═════ Trecho escolhido

O Globo, O País, p. 3
18 de Jan de 2009

A estrada da discórdia
Asfaltamento da BR-319, no coração da Amazônia, vira alvo de ataques de ambientalistas e divide ministros do governo Lula

Catarina Alencastro
Brasília

O asfaltamento da BR-319, rodovia que corta a Amazônia ligando Manaus a Porto Velho, virou motivo de polêmica, alvo de ambientalistas e pôs os ministros dos Transportes, Alfredo Nascimento, e do Meio Ambiente, Carlos Minc, em pé de guerra. A obra está prevista no Programa de Aceleração do Crescimento (PAC). O orçamento para pavimentar a estrada, construída entre 1972 e 1973 e intransitável desde 1988, é de R$ 697 milhões.

══════════

## Tarefa A:
Organize em uma tabela Markdown, com as colunas nº e Linha, as linhas da listagem desde a linha com "hairdresser? Yes, he is." até o fim da listagem, incluindo as duas pontas. Deixe de fora as linhas em branco.

═════ Dados para revisão

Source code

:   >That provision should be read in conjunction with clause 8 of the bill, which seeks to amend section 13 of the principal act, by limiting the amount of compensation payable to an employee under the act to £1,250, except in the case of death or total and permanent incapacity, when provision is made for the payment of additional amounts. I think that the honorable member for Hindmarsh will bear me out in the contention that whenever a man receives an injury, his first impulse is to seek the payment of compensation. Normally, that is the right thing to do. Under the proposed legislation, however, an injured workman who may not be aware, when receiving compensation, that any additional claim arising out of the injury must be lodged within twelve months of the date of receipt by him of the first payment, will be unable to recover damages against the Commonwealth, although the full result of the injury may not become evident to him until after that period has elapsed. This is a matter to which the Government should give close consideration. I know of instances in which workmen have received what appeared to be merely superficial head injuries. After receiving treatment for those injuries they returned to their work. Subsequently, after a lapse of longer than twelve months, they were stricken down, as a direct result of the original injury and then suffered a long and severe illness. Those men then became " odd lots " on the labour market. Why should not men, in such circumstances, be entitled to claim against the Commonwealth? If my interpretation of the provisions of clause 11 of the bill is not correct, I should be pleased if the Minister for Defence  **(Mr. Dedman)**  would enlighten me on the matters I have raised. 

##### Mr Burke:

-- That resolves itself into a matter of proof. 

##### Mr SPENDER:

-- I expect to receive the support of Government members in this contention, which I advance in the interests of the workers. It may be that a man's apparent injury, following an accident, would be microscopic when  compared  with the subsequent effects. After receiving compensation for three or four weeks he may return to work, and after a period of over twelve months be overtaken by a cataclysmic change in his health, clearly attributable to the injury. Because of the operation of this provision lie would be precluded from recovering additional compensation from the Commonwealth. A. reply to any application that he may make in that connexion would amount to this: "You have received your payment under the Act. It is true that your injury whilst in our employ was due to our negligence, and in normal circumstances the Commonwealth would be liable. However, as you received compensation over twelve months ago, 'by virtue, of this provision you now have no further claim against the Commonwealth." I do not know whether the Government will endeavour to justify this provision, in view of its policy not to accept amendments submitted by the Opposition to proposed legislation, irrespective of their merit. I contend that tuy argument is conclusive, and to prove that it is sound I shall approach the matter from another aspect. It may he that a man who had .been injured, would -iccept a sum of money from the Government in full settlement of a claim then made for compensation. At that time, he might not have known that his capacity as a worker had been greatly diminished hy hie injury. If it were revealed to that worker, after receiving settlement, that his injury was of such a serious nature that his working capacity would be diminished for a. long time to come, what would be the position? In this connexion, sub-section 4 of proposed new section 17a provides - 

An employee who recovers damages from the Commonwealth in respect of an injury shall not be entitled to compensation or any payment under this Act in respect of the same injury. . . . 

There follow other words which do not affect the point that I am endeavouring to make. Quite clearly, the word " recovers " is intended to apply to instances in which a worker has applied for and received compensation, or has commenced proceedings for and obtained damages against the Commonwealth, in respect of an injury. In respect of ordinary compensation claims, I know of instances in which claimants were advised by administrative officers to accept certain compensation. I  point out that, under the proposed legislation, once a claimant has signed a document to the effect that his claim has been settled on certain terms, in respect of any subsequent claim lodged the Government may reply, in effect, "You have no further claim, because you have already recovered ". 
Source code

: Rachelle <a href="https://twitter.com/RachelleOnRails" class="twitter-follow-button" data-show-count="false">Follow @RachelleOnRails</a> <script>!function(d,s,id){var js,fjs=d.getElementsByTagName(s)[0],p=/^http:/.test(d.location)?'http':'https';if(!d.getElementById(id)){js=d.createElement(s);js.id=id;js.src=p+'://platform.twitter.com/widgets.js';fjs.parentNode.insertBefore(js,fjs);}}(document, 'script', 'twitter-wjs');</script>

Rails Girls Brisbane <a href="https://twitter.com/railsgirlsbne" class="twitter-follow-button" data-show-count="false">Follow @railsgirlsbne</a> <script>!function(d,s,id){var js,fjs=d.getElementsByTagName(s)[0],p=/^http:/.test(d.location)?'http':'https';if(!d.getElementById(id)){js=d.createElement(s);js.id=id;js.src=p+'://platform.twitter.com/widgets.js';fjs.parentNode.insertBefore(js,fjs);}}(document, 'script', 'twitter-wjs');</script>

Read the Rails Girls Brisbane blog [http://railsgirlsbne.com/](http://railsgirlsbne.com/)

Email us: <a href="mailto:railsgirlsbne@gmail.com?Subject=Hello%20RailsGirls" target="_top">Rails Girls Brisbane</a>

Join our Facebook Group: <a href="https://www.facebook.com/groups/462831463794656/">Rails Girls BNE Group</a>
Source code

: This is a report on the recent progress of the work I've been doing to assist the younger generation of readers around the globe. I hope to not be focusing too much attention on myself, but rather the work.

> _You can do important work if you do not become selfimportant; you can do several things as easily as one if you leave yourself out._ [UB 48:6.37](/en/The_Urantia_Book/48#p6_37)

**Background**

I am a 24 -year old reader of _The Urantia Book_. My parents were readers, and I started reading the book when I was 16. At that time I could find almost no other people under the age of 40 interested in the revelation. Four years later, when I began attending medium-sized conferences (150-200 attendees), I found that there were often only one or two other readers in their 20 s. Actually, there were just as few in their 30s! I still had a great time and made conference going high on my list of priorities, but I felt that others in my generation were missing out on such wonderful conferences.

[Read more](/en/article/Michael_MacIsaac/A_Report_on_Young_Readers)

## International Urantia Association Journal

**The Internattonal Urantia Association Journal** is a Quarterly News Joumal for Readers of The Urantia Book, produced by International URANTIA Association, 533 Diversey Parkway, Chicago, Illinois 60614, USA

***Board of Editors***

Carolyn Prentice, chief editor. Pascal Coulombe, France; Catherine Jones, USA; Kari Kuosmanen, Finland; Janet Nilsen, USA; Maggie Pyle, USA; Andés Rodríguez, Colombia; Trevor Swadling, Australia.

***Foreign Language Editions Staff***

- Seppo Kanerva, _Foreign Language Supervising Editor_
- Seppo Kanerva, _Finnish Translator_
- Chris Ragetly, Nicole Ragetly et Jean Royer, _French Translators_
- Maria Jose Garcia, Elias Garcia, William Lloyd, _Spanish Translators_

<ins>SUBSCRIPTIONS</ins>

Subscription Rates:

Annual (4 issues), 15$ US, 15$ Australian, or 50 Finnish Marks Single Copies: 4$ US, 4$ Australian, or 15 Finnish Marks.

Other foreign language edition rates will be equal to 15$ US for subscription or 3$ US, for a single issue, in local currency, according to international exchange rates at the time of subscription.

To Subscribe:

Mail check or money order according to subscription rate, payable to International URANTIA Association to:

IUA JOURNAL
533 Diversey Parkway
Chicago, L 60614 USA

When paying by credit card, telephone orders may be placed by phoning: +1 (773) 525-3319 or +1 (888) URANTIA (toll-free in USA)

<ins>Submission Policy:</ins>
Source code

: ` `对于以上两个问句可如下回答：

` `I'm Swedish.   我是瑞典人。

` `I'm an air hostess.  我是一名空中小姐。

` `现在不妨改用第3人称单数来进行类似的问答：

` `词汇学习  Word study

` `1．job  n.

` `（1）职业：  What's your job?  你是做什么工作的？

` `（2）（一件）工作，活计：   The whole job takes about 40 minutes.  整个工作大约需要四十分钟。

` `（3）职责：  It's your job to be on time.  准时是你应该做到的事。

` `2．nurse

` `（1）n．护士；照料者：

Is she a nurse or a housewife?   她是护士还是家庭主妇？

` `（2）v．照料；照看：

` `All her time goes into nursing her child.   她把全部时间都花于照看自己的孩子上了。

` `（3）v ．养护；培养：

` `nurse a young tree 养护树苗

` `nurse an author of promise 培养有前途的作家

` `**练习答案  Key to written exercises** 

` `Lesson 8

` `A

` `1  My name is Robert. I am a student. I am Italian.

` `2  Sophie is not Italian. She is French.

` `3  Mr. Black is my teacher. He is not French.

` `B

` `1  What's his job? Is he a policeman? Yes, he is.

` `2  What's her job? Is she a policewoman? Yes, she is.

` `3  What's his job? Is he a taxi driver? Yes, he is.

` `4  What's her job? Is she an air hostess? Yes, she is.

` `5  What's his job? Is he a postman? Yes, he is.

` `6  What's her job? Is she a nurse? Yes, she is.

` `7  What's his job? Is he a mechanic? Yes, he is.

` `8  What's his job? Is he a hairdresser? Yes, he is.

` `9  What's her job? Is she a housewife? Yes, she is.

══════════

## Tarefa B:
De acordo com o trecho escolhido, qual é o orçamento para pavimentar a BR-319?

## Resposta A:
| nº | Linha |
|---|---|
| 1 | ` `8  What's his job? Is he a hairdresser? Yes, he is. |
| 2 | ` `9  What's her job? Is she a housewife? Yes, she is. |

## Resposta B:
R$ 697 milhões.